## Document text
────

Spar Nord Bank (ETL)

Introduction

Welcome to the Spar Nord Bank ATM Transactions Analysis Project! This project demonstrates the development of a batch ETL pipeline using widely adopted tools and technologies such as Apache Sqoop, Apache PySpark, Amazon S3, and Amazon Redshift. The objective of this project is to extract, transform, and load (ETL) transactional data from a MySQL RDS database into Amazon Redshift, followed by performing analytical queries to derive valuable insights.

Use Case

Spar Nord Bank needs to optimize its ATM refilling strategy by analyzing ATM usage patterns, particularly withdrawals, and their influencing factors such as weather, time, and location. Additionally, the bank seeks to gain insights into ATM failures and transaction behaviors to enhance overall ATM management and customer service.

Project Workflow

The project involves the following steps:

Data Extraction: Extract transactional data from MySQL RDS using Apache Sqoop and load it into HDFS.
Data Transformation: Utilize Apache PySpark to transform the extracted data into a format compatible with the target schema, which includes creating dimension and fact tables.
Data Loading: Load the transformed data from HDFS to Amazon S3.
Redshift Setup: Create a Redshift cluster, define the schema, and load the data from S3 to Redshift tables.
Data Analysis: Perform analytical queries on the loaded data to answer business questions and derive insights.

Tools and Technologies

Apache Sqoop: For data ingestion from MySQL RDS to HDFS.
Apache PySpark: For data transformation and creating dimension and fact tables.
Amazon S3: For storing the transformed data before loading it into Redshift.
Amazon Redshift: For setting up a data warehouse and running analytical queries.

Data

The dataset used in this project was sourced from Kaggle and contains detailed ATM transactional data along with weather information at the time of the transactions from around 113 ATMs across Denmark for the year 2017. The dataset comprises approximately 2.5 million records and includes various fields such as transaction date and time, ATM status, ATM details, weather conditions, transaction details, and more.

────

Stored entries
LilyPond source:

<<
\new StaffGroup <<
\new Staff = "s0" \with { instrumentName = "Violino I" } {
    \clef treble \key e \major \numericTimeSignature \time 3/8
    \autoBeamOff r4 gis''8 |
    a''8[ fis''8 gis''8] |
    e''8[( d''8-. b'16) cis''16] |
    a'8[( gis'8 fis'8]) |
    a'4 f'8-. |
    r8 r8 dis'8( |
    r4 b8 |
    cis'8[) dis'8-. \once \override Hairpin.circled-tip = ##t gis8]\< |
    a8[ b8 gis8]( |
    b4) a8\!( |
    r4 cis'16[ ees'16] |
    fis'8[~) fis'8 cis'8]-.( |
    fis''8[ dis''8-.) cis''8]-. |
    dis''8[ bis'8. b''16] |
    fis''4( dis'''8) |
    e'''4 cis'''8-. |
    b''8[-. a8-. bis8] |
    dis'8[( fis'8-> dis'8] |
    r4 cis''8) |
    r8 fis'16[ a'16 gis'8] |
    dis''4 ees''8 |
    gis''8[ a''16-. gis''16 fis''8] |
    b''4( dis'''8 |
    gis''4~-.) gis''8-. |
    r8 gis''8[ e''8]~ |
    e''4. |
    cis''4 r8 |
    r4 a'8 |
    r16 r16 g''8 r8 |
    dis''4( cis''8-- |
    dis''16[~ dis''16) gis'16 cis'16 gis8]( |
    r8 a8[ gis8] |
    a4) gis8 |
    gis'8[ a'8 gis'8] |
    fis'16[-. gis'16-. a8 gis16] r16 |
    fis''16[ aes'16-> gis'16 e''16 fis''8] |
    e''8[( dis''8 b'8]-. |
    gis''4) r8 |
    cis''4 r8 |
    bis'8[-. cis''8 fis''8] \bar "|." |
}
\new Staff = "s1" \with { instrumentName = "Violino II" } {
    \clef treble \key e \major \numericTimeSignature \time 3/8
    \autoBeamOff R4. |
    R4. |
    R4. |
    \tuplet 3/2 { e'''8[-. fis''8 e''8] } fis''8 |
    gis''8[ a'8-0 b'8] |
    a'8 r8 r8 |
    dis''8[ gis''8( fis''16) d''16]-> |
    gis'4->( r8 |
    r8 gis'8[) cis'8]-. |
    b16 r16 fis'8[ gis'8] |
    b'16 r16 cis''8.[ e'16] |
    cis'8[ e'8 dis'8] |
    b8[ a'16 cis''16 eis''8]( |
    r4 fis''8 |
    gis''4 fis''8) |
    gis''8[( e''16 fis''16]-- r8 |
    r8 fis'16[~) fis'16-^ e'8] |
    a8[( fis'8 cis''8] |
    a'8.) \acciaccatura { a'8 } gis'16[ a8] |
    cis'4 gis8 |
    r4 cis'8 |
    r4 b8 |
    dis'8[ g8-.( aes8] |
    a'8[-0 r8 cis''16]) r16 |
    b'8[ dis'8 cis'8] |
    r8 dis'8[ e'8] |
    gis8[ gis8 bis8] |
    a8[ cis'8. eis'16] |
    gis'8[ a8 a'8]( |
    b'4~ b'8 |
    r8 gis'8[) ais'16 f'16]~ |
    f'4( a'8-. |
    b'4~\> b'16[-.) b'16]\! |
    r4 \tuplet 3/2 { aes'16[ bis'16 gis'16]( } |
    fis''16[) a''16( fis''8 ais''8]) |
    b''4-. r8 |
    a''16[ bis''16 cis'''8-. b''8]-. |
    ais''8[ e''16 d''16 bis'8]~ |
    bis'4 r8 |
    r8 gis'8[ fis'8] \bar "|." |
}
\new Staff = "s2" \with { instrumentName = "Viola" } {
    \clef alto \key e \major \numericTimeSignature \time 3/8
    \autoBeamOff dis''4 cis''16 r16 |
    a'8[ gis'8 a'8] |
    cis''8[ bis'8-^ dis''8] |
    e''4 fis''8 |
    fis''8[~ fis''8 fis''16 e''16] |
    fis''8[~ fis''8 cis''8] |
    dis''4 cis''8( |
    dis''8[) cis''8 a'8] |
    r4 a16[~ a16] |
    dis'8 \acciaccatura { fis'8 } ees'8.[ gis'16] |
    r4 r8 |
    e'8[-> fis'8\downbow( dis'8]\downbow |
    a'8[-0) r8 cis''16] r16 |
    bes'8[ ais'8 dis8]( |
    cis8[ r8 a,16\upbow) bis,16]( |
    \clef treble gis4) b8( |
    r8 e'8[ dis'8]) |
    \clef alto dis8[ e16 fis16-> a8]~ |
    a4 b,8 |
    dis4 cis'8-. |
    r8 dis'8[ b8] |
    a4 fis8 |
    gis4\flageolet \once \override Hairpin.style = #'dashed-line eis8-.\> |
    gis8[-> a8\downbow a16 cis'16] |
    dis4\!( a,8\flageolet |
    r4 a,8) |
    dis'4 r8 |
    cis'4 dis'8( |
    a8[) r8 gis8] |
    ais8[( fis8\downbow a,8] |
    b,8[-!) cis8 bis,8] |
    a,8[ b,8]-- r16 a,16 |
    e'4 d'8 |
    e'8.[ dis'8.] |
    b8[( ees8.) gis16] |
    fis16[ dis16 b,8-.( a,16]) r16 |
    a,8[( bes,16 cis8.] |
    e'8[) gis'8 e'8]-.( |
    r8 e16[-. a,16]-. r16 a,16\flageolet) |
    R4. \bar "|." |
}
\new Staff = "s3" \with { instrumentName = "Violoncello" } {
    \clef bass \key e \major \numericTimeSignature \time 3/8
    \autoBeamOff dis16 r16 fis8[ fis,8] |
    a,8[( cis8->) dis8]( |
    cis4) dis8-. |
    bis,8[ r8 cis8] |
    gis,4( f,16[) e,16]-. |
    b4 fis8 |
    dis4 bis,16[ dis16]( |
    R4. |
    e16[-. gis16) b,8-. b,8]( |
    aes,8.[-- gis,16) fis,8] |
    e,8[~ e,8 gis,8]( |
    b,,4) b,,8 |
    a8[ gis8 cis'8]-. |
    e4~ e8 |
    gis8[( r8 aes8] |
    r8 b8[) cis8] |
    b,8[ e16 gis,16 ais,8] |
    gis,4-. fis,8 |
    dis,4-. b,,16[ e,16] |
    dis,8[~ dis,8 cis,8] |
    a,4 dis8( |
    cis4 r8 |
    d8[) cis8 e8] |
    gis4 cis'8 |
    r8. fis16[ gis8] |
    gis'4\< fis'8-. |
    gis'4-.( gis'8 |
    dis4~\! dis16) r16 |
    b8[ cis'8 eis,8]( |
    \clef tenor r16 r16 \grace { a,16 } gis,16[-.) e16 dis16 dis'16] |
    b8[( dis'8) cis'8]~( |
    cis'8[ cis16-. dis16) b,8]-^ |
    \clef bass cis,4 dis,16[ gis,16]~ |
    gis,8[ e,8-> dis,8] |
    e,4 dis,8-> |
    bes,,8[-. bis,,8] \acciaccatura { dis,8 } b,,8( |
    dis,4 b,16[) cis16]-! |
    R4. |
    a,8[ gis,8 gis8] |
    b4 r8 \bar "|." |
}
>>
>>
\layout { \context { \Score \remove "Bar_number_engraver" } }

────

## Work to complete
[A] Name each step of the project workflow in the Spar Nord Bank ETL project description.
[B] Carry the Spar Nord Bank ETL project description forward, beginning after its final sentence about the dataset.
The stored entries have no connection to the Spar Nord Bank ETL project description.

## Task answers
[A] Data Extraction, Data Transformation, Data Loading, Redshift Setup, Data Analysis

[B]
Link to Kaggle Dataset

Data Model

The data model consists of four dimension tables and one fact table:

ATM Dimension: Contains ATM-related data including ATM ID, manufacturer, and location reference.
Location Dimension: Contains location data such as city, street name, street number, zip code, latitude, and longitude.
Date Dimension: Contains time-related data including timestamp, year, month, day, hour, and weekday.
Card Type Dimension: Contains information about different card types used in transactions.
Transaction Fact: Contains numerical and transactional data such as currency, service type, transaction amount, message codes, and weather information.

Approach

The approach for this project is divided into the following stages:

1. Data Extraction

Data Ingestion from the RDS to HDFS using Sqoop

Sqoop Import command used for importing table from RDS to HDFS:

sqoop import \
--connect jdbc:mysql://upgraddetest.cyaielc9bmnf.us-east-1.rds.amazonaws.com/testdatabase \
--table SRC_ATM_TRANS \
--username student --password STUDENT123 \
--target-dir /user/ec2-user/ETL_Project/data \
-m 1

Command used to see the list of imported data in HDFS:

hadoop fs -ls /user/ec2-user/ETL_Project/data

Screenshot of the imported data:

2. Data Transformation

PySpark-ETL.ipynb is used here and the points are summarized below:

Define the input schema using StructType to ensure correct data types.
Read and verify the data from HDFS.
Create and clean dimension tables by removing duplicates and ensuring proper primary keys.
Create the transaction fact table by joining with the dimension tables and cleaning the data.

3. Redshift Setup and Data Loading

A Redshift cluster is created, and tables are defined according to the target schema. Data is then copied from the S3 bucket into the respective Redshift tables.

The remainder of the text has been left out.